The best way of thinking about prisons is to ask ourselves what the purpose of different prisons are. Some of them are clearly illegitimate. Prisons designed to make money for private companies should be abolished. Prisons that provide more or less free labor to capitalist enterprises should be abolished. If prisoners work in prison, they should be paid a decent minimum wage.
Prisons are populated through the so-called "school – to – prison – pipeline." Students, primarily students of color, are expelled from school for being difficult, they are arrested by police in the schools, and before we know it they are locked up in juvenile detention centers and from there in adult prisons. Prison abolition means, in practice, that this school to prison pipeline must be closed.
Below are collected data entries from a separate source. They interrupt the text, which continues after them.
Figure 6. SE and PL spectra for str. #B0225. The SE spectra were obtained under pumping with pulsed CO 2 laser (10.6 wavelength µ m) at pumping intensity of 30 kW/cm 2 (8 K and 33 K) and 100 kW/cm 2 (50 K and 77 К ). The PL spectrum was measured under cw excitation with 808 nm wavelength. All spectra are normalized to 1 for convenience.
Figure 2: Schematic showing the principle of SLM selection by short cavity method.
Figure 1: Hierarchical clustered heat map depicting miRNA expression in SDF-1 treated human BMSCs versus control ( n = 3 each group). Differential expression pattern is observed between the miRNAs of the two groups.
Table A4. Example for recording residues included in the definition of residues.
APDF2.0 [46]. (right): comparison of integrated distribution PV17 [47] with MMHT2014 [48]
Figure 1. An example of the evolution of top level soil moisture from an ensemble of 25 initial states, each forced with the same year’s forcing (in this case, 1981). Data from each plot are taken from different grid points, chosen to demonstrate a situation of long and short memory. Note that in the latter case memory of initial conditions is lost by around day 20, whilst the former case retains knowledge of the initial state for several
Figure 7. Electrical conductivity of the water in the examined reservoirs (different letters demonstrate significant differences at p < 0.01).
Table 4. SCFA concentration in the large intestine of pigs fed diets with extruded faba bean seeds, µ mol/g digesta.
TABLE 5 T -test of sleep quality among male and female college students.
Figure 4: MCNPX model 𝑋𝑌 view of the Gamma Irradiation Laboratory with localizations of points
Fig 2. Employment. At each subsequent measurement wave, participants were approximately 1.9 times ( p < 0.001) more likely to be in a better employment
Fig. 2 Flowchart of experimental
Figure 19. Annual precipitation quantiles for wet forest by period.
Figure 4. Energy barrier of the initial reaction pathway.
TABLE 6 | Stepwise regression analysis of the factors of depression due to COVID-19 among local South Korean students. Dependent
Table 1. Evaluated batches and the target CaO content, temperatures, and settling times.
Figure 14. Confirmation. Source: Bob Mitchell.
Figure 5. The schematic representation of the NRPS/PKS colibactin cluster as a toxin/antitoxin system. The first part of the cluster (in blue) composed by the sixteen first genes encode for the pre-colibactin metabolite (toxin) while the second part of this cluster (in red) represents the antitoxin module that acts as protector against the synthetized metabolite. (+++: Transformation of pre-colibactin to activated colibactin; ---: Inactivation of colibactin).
Prisons are today used to warehouse patients with mental illness. That is a practice that should be condemned and ended. Prisons are often used to lockup patients with addiction problems. Rich people can go to addiction clinics that charge more than $1000 a day. Poor addicts are incarcerated. Clearly that is an unjust and destructive practice. We need treatment facilities for all addicts who want them.
There is much more to think about. What shall we do with women who have children? When their mothers are imprisoned there is no one to look after them. What does it take to rehabilitate someone?
The role of prisons and our society is very problematic and extremely complicated. Common sense accounts are lazy ways of avoiding this problem.